Work to complete
Give the records below again exactly, and exclude each picture.

[[ Exercise data open ]]

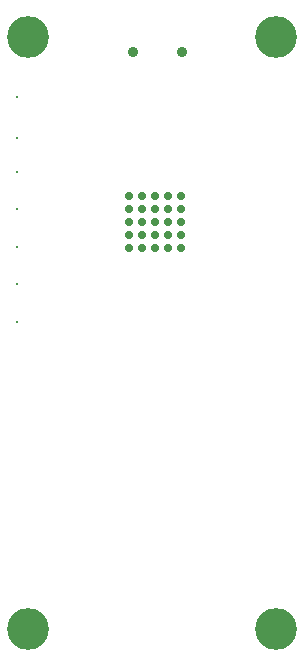
<source format=gbs>
G04*
G04 #@! TF.GenerationSoftware,Altium Limited,Altium Designer,20.0.9 (164)*
G04*
G04 Layer_Color=16711935*
%FSLAX25Y25*%
%MOIN*%
G70*
G01*
G75*
%ADD36C,0.03556*%
%ADD37C,0.02769*%
%ADD38C,0.13923*%
%ADD43C,0.00800*%
D36*
X144911Y302500D02*
D03*
X161250D02*
D03*
D37*
X143760Y237126D02*
D03*
Y241457D02*
D03*
Y245787D02*
D03*
Y250118D02*
D03*
Y254449D02*
D03*
X148091Y237126D02*
D03*
Y241457D02*
D03*
Y245787D02*
D03*
Y250118D02*
D03*
Y254449D02*
D03*
X152421Y237126D02*
D03*
Y241457D02*
D03*
Y245787D02*
D03*
Y250118D02*
D03*
Y254449D02*
D03*
X156752Y237126D02*
D03*
Y241457D02*
D03*
Y245787D02*
D03*
Y250118D02*
D03*
Y254449D02*
D03*
X161083Y237126D02*
D03*
Y241457D02*
D03*
Y245787D02*
D03*
Y250118D02*
D03*
Y254449D02*
D03*
D38*
X110000Y307500D02*
D03*
X192500D02*
D03*
Y110000D02*
D03*
X110000D02*
D03*
D43*
X106250Y212500D02*
D03*
Y225000D02*
D03*
Y237500D02*
D03*
Y250000D02*
D03*
Y262500D02*
D03*
Y273750D02*
D03*
Y287500D02*
D03*
M02*

</source>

[[ Exercise data closed ]]

Solution to this problem
<source format=gbs>
G04*
G04 #@! TF.GenerationSoftware,Altium Limited,Altium Designer,20.0.9 (164)*
G04*
G04 Layer_Color=16711935*
%FSLAX25Y25*%
%MOIN*%
G70*
G01*
G75*
%ADD36C,0.03556*%
%ADD37C,0.02769*%
%ADD38C,0.13923*%
%ADD43C,0.00800*%
D36*
X144911Y302500D02*
D03*
X161250D02*
D03*
D37*
X143760Y237126D02*
D03*
Y241457D02*
D03*
Y245787D02*
D03*
Y250118D02*
D03*
Y254449D02*
D03*
X148091Y237126D02*
D03*
Y241457D02*
D03*
Y245787D02*
D03*
Y250118D02*
D03*
Y254449D02*
D03*
X152421Y237126D02*
D03*
Y241457D02*
D03*
Y245787D02*
D03*
Y250118D02*
D03*
Y254449D02*
D03*
X156752Y237126D02*
D03*
Y241457D02*
D03*
Y245787D02*
D03*
Y250118D02*
D03*
Y254449D02*
D03*
X161083Y237126D02*
D03*
Y241457D02*
D03*
Y245787D02*
D03*
Y250118D02*
D03*
Y254449D02*
D03*
D38*
X110000Y307500D02*
D03*
X192500D02*
D03*
Y110000D02*
D03*
X110000D02*
D03*
D43*
X106250Y212500D02*
D03*
Y225000D02*
D03*
Y237500D02*
D03*
Y250000D02*
D03*
Y262500D02*
D03*
Y273750D02*
D03*
Y287500D02*
D03*
M02*

</source>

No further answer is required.